Without limitation of the foregoing provisions of this Section 2.8, but
subject to the right of the Trustees in their discretion to allocate general
liabilities, expenses, costs, charges or reserves as herein provided, the debts,
liabilities, obligations and expenses incurred, contracted for or otherwise
existing with respect to a particular Series shall be enforceable against the
assets belonging to such Series only, and not against the assets of the Trust
generally or any other Series. Notice of this limitation on inter-Series
liabilities shall be set forth in the certificate of trust of the Trust (whether
originally or by amendment) as filed or to be filed in the Office of the
Secretary of State of the State of Delaware pursuant to the Act, and upon the
giving of such notice in the certificate of trust, the statutory provisions of
Section 3804 of the Act relating to limitations on inter-Series liabilities (and
the statutory effect under Section 3804 of setting forth such notice in the
certificate of trust) shall become applicable to the Trust and each Series. Any
person extending credit to, contracting with or having any claim against any
Series may satisfy or enforce any debt, liability, obligation or expense
incurred, contracted for or otherwise existing with respect to that Series from
the assets of that Series only. No Shareholder or former Shareholder of any
Series shall have a claim on or any right to any assets allocated or belonging
to any other Series.
Similarly, the debts, liabilities, obligations and expenses incurred,
contracted for or otherwise existing with respect to a particular Class shall be
enforceable against the assets belonging to such Class only, and not against the
assets of the Series or the Trust generally or any other Class. Each contract
entered into by the Trust which is or may be an obligation of a Class within a
Series shall contain a provision to the effect that the parties to the contract
will look only to the assets belonging to the Class for the satisfaction of any
liability, and not to any extent to the assets of any other Class or Series or
the Trust generally. If, notwithstanding the preceding sentence, any liability
properly charged to a Class is paid from the assets of another Class, the Class
from whose assets the liability was paid shall be reimbursed from the assets of
the Class to which such liability belonged.
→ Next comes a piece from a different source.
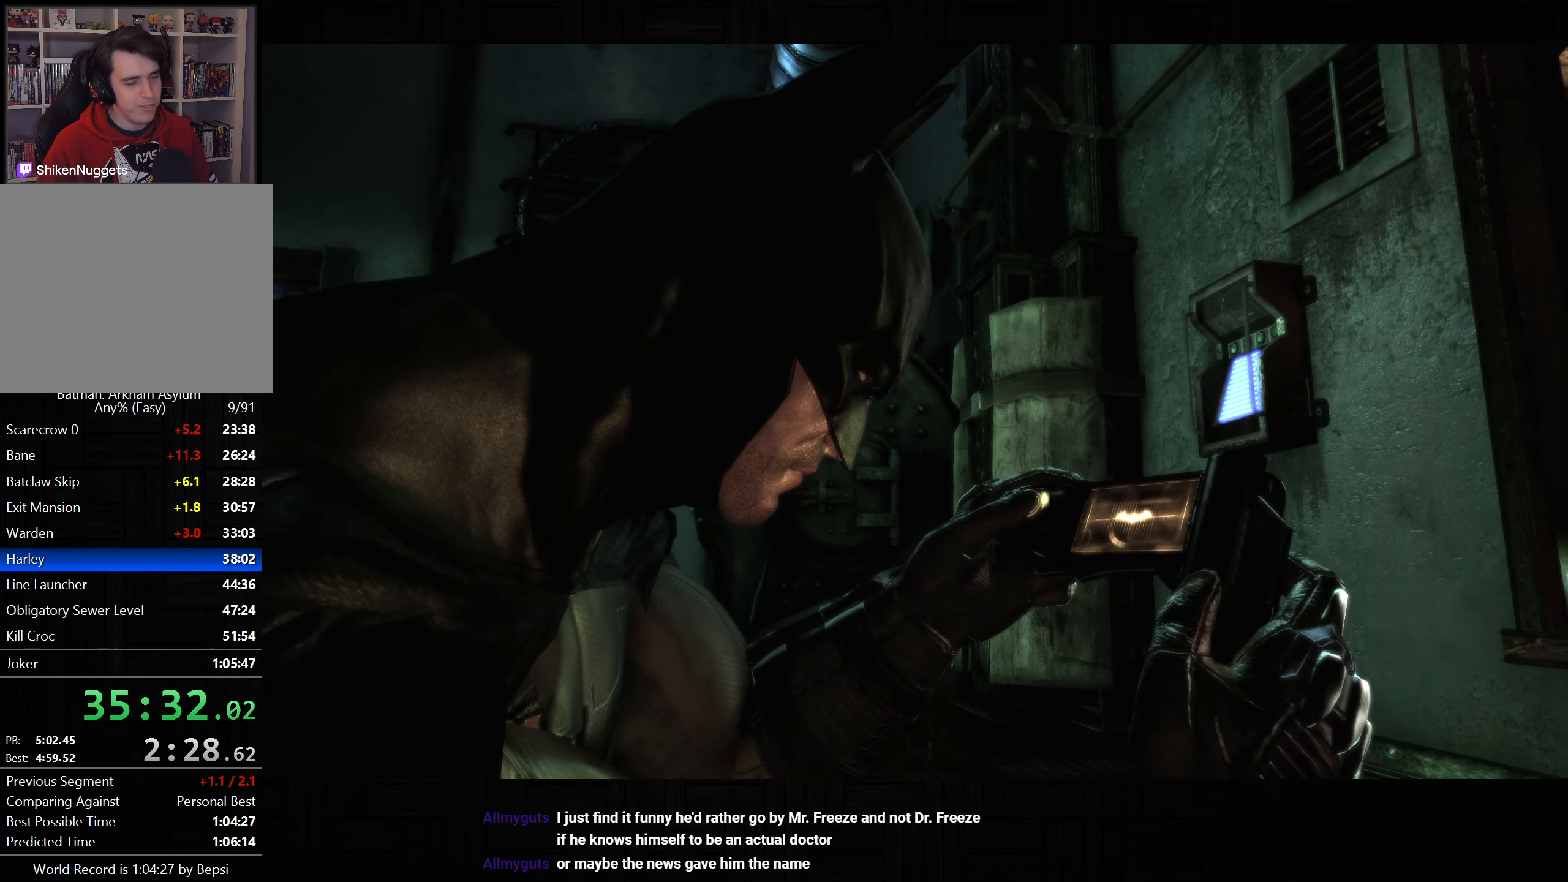
{"dt_ms": 500, "buttons": [], "left_stick": "down", "right_stick": "down", "button_events": []}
Section 2.9 NO PREEMPTIVE RIGHTS. Shareholders shall have no preemptive
or other similar rights to subscribe to any additional Shares or other
securities issued by the Trust or the Trustees, whether of the same or another
Series or Class.
Section 2.10 CONVERSION RIGHTS. The Trustees shall have the authority
to provide from time to time that the holders of Shares of any Series or Class
shall have the right to convert or exchange said Shares for or into Shares of
one or more other Series or Classes in accordance with such requirements and
procedures as may be established from time to time by the Trustees.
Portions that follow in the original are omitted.